Lídia Jorge est une des voix les plus importantes de la littérature portugaise et européenne.
Lídia Jorge |
Elle est née en 1946 dans l'Algarve, à Boliqueime (paroisse civile de la Municipalité de Loulé), près de Faro : ici.
C'est après avoir lu son livre majeur, "Le vent qui siffle dans les grues", publié au Portugal en 2002, dans lequel elle décrit un Algarve tragique et sauvage, que j'ai eu la motivation pour notre récent séjour dans cette région du sud du Portugal.
C'est un âpre roman fascinant et envoûtant sur le pouvoir des mots et l'intranquillité de ceux qui ne les maîtrisent pas.

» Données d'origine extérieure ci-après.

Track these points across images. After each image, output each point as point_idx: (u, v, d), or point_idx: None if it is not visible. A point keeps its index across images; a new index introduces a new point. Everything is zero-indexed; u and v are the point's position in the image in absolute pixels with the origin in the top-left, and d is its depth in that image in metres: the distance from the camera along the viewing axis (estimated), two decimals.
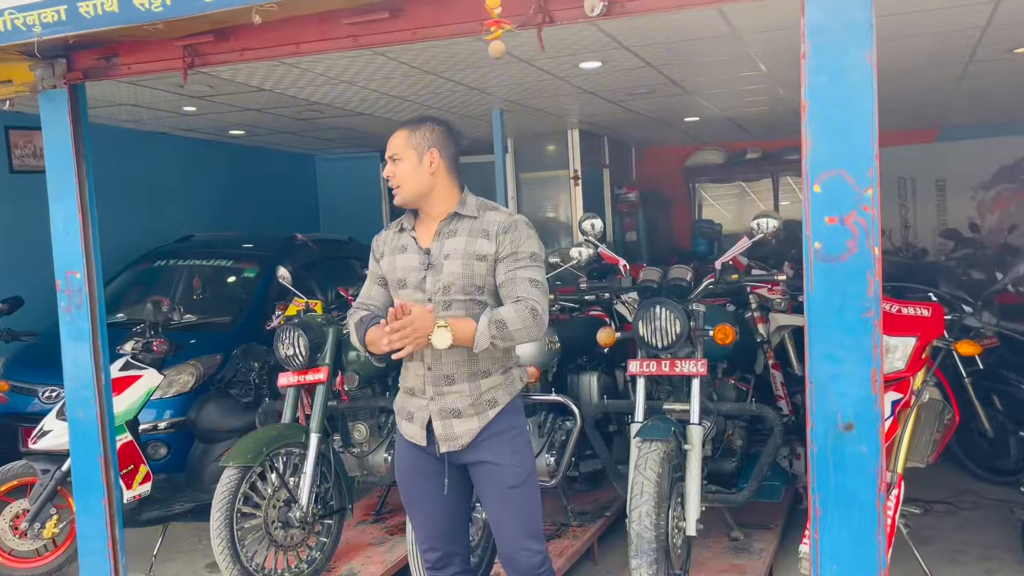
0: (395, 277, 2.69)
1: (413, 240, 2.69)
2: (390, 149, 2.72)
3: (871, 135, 2.27)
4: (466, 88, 6.15)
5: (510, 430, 2.67)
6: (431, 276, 2.62)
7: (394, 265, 2.69)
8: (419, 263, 2.65)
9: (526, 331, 2.53)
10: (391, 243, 2.75)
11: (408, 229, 2.73)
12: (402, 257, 2.68)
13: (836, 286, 2.33)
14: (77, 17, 2.71)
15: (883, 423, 2.33)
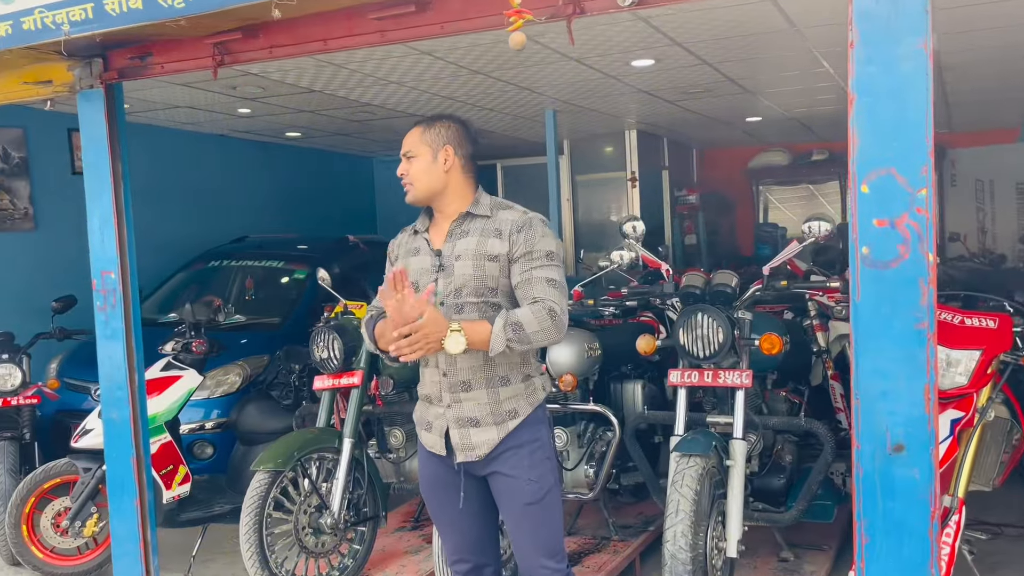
0: (409, 280, 2.52)
1: (426, 242, 2.60)
2: (404, 146, 2.62)
3: (925, 131, 2.08)
4: (516, 88, 6.04)
5: (531, 443, 2.53)
6: (443, 278, 2.53)
7: (407, 268, 2.56)
8: (431, 265, 2.56)
9: (544, 333, 2.41)
10: (405, 246, 2.66)
11: (422, 231, 2.64)
12: (415, 260, 2.60)
13: (885, 294, 2.14)
14: (104, 15, 2.69)
15: (937, 445, 2.13)
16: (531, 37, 4.62)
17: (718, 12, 4.25)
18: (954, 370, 2.80)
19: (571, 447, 3.72)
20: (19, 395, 4.62)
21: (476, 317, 2.49)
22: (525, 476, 2.50)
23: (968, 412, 2.73)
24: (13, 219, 6.55)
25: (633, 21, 4.40)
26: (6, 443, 4.45)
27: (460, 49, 4.86)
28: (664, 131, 9.31)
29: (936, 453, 2.15)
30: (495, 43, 4.74)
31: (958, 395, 2.80)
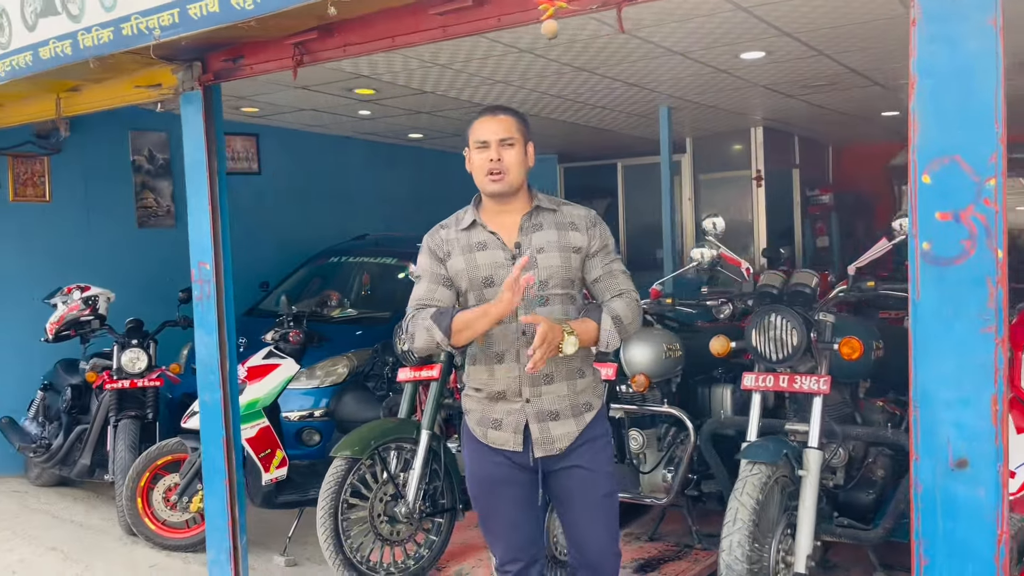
0: (478, 276, 2.51)
1: (493, 236, 2.53)
2: (500, 132, 2.52)
3: (995, 114, 1.90)
4: (624, 84, 5.96)
5: (604, 435, 2.60)
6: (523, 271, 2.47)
7: (474, 263, 2.52)
8: (505, 259, 2.50)
9: (635, 324, 2.54)
10: (461, 241, 2.55)
11: (481, 225, 2.56)
12: (483, 255, 2.52)
13: (948, 294, 1.97)
14: (188, 19, 2.84)
15: (1006, 461, 1.94)
16: (630, 31, 4.55)
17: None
18: None
19: (648, 449, 3.63)
20: (144, 377, 4.96)
21: (559, 309, 2.51)
22: (604, 468, 2.56)
23: None
24: (156, 216, 7.05)
25: (733, 11, 4.25)
26: (129, 421, 4.79)
27: (559, 46, 4.84)
28: (795, 128, 8.94)
29: (1006, 470, 1.96)
30: (593, 39, 4.70)
31: None
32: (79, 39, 3.18)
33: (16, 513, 5.06)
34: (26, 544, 4.53)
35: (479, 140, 2.54)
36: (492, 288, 2.51)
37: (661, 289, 3.72)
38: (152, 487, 4.42)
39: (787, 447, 2.90)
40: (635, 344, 3.59)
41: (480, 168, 2.53)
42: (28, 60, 3.41)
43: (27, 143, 6.19)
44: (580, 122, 7.68)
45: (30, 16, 3.34)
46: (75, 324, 5.10)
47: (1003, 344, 1.93)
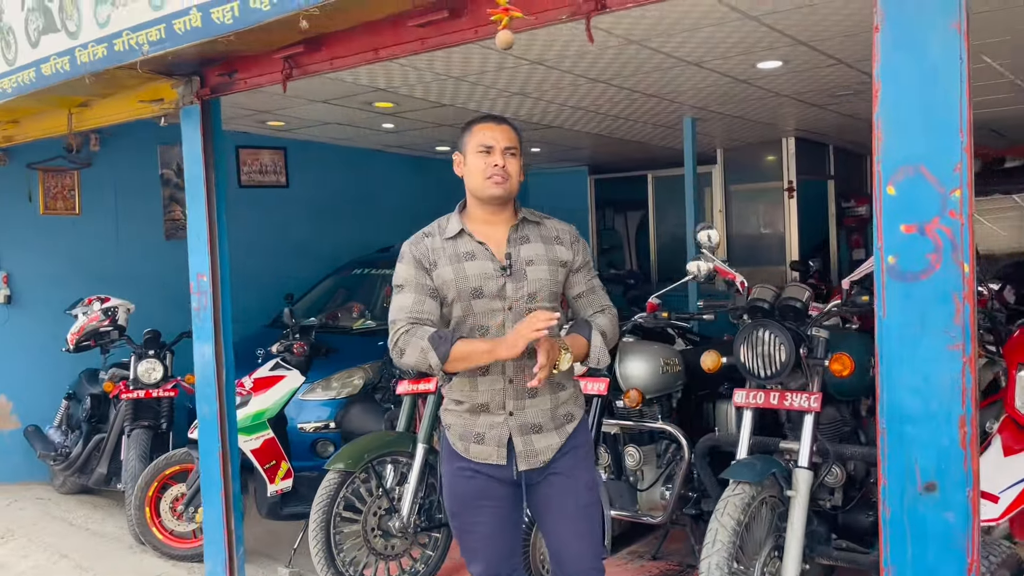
0: (468, 286, 2.46)
1: (481, 246, 2.50)
2: (505, 140, 2.52)
3: (960, 122, 1.82)
4: (643, 95, 5.89)
5: (585, 445, 2.59)
6: (512, 283, 2.46)
7: (463, 274, 2.47)
8: (494, 270, 2.47)
9: (615, 339, 2.60)
10: (448, 251, 2.50)
11: (469, 234, 2.52)
12: (471, 265, 2.47)
13: (914, 310, 1.89)
14: (173, 34, 2.89)
15: (975, 485, 1.85)
16: (639, 41, 4.50)
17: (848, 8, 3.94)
18: None
19: (646, 466, 3.55)
20: (160, 388, 5.03)
21: None
22: (584, 477, 2.54)
23: None
24: (184, 228, 7.12)
25: (742, 20, 4.17)
26: (141, 431, 4.86)
27: (568, 58, 4.80)
28: (829, 138, 8.76)
29: (975, 494, 1.87)
30: (603, 51, 4.65)
31: None
32: (76, 55, 3.24)
33: (36, 520, 5.16)
34: (41, 551, 4.61)
35: (483, 144, 2.51)
36: (481, 299, 2.47)
37: (659, 303, 3.65)
38: (160, 497, 4.47)
39: (776, 466, 2.81)
40: (630, 358, 3.52)
41: (481, 172, 2.49)
42: (32, 76, 3.49)
43: (58, 158, 6.35)
44: (605, 133, 7.63)
45: (33, 33, 3.43)
46: (95, 335, 5.20)
47: (971, 363, 1.85)
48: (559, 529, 2.53)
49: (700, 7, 3.89)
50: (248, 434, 4.26)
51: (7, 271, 6.18)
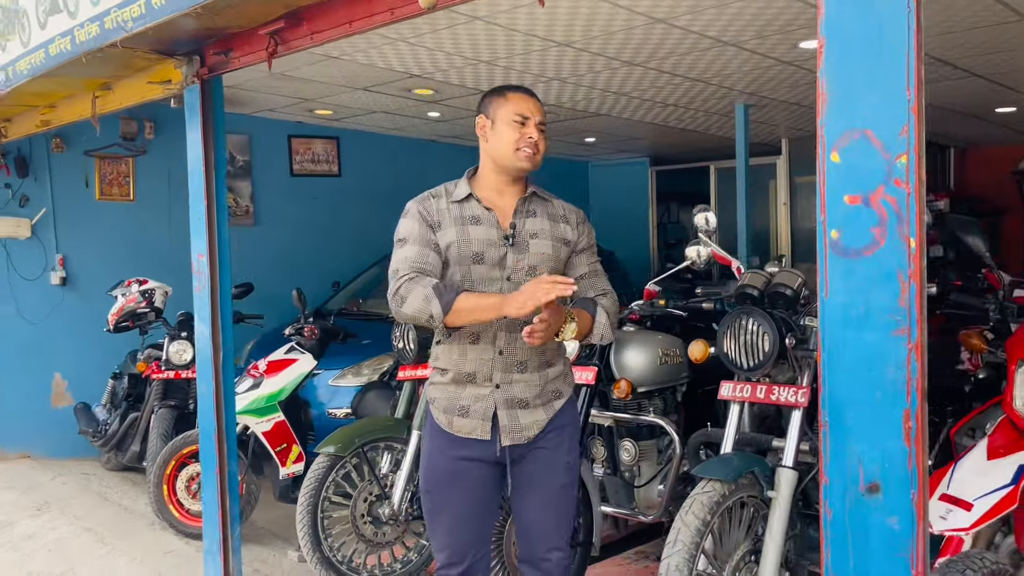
0: (469, 250, 2.41)
1: (488, 213, 2.45)
2: (539, 115, 2.50)
3: (906, 81, 1.62)
4: (685, 79, 5.68)
5: (572, 424, 2.55)
6: (513, 254, 2.42)
7: (467, 237, 2.41)
8: (498, 238, 2.43)
9: (615, 323, 2.54)
10: (453, 212, 2.45)
11: (476, 200, 2.47)
12: (476, 229, 2.42)
13: (858, 290, 1.70)
14: (152, 9, 2.88)
15: (922, 486, 1.65)
16: (665, 20, 4.31)
17: None
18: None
19: (644, 462, 3.38)
20: (189, 368, 5.11)
21: None
22: (566, 458, 2.50)
23: None
24: (235, 215, 7.31)
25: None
26: (167, 410, 4.95)
27: (596, 39, 4.65)
28: None
29: (923, 498, 1.67)
30: (629, 31, 4.48)
31: None
32: (75, 35, 3.29)
33: (74, 494, 5.33)
34: (69, 524, 4.75)
35: (520, 114, 2.45)
36: (481, 266, 2.43)
37: (657, 290, 3.46)
38: (178, 475, 4.54)
39: (759, 464, 2.62)
40: (626, 348, 3.36)
41: (513, 142, 2.44)
42: (42, 57, 3.57)
43: (114, 145, 6.55)
44: (659, 122, 7.42)
45: (42, 15, 3.50)
46: (133, 316, 5.33)
47: (917, 349, 1.65)
48: (532, 505, 2.48)
49: None
50: (259, 416, 4.28)
51: (63, 254, 6.41)
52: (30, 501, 5.17)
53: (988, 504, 1.97)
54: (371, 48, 4.91)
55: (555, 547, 2.47)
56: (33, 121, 4.96)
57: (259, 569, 4.05)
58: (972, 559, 1.99)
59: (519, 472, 2.46)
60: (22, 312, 6.28)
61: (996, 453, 2.10)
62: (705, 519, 2.45)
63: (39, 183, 6.34)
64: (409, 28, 4.48)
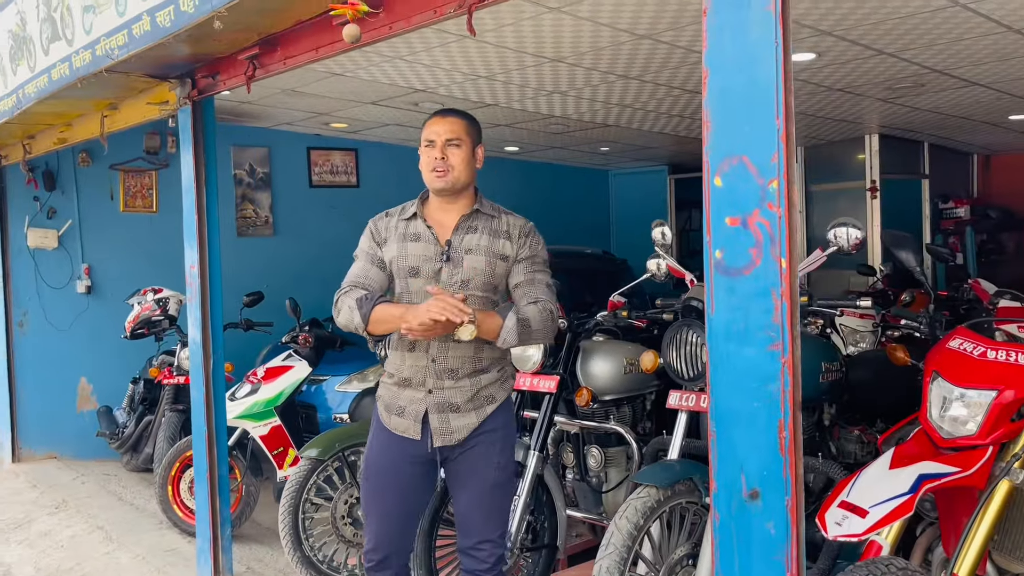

Il aborde les thèmes, toujours actuels, de la corruption des élites, de l'immigration, des racines, ainsi que du déracinement, du fossé entre les générations, de la société de consommation qui contribue à creuser ce fossé, des désillusions, des conflits voire des complots familiaux.
Notre monde contemporain, mu par une absence de vision de l'avenir y croise un monde plus ancien dans lequel une vieille usine de conserves de poissons abrite le destin d'une famille africaine immigrée.
Sur les murs d'une ancienne conserverie de poissons à Olhao |
Milène, une jeune fille dont la simplicité va tout bouleverser évolue entre une famille attachée à ses privilèges et à son image sociale et une tribu cap-verdienne pleine de vie et dont la musique irrigue la vie.
C'est l'histoire de Roméo et Juliette revisitée dans un Algarve tragique et sauvage : Lídia Jorge met en évidence la perversité et la lâcheté qui accompagnent la cruauté primaire des êtres.
"Une histoire pure comme un diamant dans un monde de brutes" (Télérama)
"Une écriture légère et mélancolique comme un fado. Superbe." (L'Express)
Nous voyons, en arrière plan de cette histoire le passé et la situation sociale actuelle au Portugal, la révolution industrielle et son lot d'exploitation et de maltraitance.
Ce roman, lent au départ, et à l'écriture dramatique nous laisse entrevoir qu'un vieux monde s'écroule et qu'un nouveau affleure : à bien des égards, ce roman est un séisme d'étrangeté, de talent, d'angoisse mêlés qui poursuit longtemps le lecteur après avoir refermé le livre.
Ce roman, parfaitement maîtrisé colle au plus près de la réalité avec des thèmes qui sont chers à Lídia Jorge : les préjugés sociaux, le temps suspendu entre deux mondes et sa terre natale, l'Algarve, qui lui donne une puissante inspiration.
En visitant l'Algarve, il y a peu de temps, malgré la beauté indéniable de certains paysages sauvages, et l'accueil des portugais de la région, j'ai ressenti ce malaise, ce temps suspendu entre une tradition et un héritage qui se dissolvent lentement comme brume au soleil et un monde qui se tourne vers l'avenir incertain du bétonnage, des golfs, d'un réseau routier bien entretenu, financé par la Communauté Européenne, et d'un affairisme tourné vers le tourisme.
Et malgré tout, les traces des dernières guerres coloniales et de la période de la dictature ne sont pas encore totalement effacées.